When I joined AME as CEO in 2020, I was so grateful for the chance to lead an organization bolstered by visionaries across a multitude of industry-leading companies. AME’s success is, and always has been, fueled not only by the shared values of each of its members but also through the interconnectivity of its network.
As that network continues to expand and workforces within member companies evolve, AME’s leaders are constantly seeking fresh ideas to address gaps in digital, cultural and operational landscapes. Seasoned and emerging leaders alike are witness to generational value systems differences. With hybrid remote-office workplaces becoming the norm, it might be time to pause and consider the opportunities these gaps present and how our organizations can foster a stronger sense of intergenerational unity among employees.
I find myself drawn to the program of reverse mentoring. Jack Welch, the former CEO of General Electric, is credited with founding this practice in 1999 to teach executives about the internet. More than twenty years later, reverse mentoring has grown to encompass a broader agenda of intended goals. Reverse mentoring, in action, is where a less experienced employee has the unique opportunity to mentor a senior-level associate.
What makes reverse mentoring commendable is its emphasis on mutually beneficial outputs. It deconstructs the rigid mentor/mentee binary so that all members learn from each other and gain valuable skills they can apply to their work. A seasoned executive might, for instance, develop expertise in a new digital platform that their junior mentor learned in a specialized university course. The junior employee, in turn, garners leadership skills from the senior leader.
Beyond tangible skillsets, the framework of reverse mentoring lends itself to generational collaboration.
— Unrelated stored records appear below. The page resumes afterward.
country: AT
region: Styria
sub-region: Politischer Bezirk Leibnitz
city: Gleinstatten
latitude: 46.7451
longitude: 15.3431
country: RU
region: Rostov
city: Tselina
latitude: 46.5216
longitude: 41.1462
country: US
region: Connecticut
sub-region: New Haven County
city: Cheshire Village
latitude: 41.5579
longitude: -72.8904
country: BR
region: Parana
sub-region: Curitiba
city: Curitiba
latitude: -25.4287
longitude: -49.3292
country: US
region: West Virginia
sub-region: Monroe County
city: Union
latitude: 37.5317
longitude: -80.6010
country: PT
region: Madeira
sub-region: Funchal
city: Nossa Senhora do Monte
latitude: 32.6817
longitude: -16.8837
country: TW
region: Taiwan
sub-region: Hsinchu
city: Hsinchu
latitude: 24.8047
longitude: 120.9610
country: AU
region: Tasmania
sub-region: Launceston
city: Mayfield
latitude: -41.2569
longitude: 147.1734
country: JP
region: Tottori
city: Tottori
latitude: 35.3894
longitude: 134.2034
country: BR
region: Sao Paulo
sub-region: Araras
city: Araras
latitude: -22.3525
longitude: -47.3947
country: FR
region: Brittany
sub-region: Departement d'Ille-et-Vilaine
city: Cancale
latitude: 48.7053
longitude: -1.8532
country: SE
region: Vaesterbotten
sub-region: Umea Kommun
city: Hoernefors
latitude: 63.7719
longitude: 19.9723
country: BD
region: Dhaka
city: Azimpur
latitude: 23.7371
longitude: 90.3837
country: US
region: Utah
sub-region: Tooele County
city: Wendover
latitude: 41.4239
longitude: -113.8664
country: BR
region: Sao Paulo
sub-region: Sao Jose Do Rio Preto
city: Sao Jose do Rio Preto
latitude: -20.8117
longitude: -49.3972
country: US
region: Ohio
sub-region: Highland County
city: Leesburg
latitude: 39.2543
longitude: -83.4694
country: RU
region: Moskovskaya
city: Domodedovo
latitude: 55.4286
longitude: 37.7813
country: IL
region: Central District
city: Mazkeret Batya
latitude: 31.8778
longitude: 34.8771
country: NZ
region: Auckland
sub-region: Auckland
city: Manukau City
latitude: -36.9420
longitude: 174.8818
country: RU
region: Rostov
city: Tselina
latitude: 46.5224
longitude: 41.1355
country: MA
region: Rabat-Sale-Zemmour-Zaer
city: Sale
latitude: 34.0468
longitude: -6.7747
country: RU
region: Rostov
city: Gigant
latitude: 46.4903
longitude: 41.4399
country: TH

It helps people find common ground. While different generational mindsets frequently propagate varied philosophical approaches, a reverse mentoring program might engage both in a structured commitment to implementing lean practice within their company and future collaboration.
AME fosters reverse mentoring with its AME Champions Club and AME Emerging Leader program. Josh Buchanan, AME's volunteer Emerging Leaders director, said it best, “Reverse mentoring expands the pool of shared learning. It flips the traditional mentoring relationship model on its head and opens the door for better conversation, mutual respect and professional development. It creates an environment free of titles as we learn and lead together.” These two membership groups meet on a regular basis to mentor and reverse mentor. It is a powerful relationship for both.
We are at our strongest when we develop methods to learn from our shared experiences and grow from our differences, be it ideological, generational or cultural. If you would like to dive deeper into reverse mentorship, the final day of our AME Workforce of the Future Summit will feature a practitioner presentation on the subject with Josh Buchanan and Rob Hogan. If you missed day one of the summit, don't worry, you can still join without missing a beat. Visit our website to register. We excel in what we do when we value the voice of all our people.
As always, please stay safe and keep looking out for one another.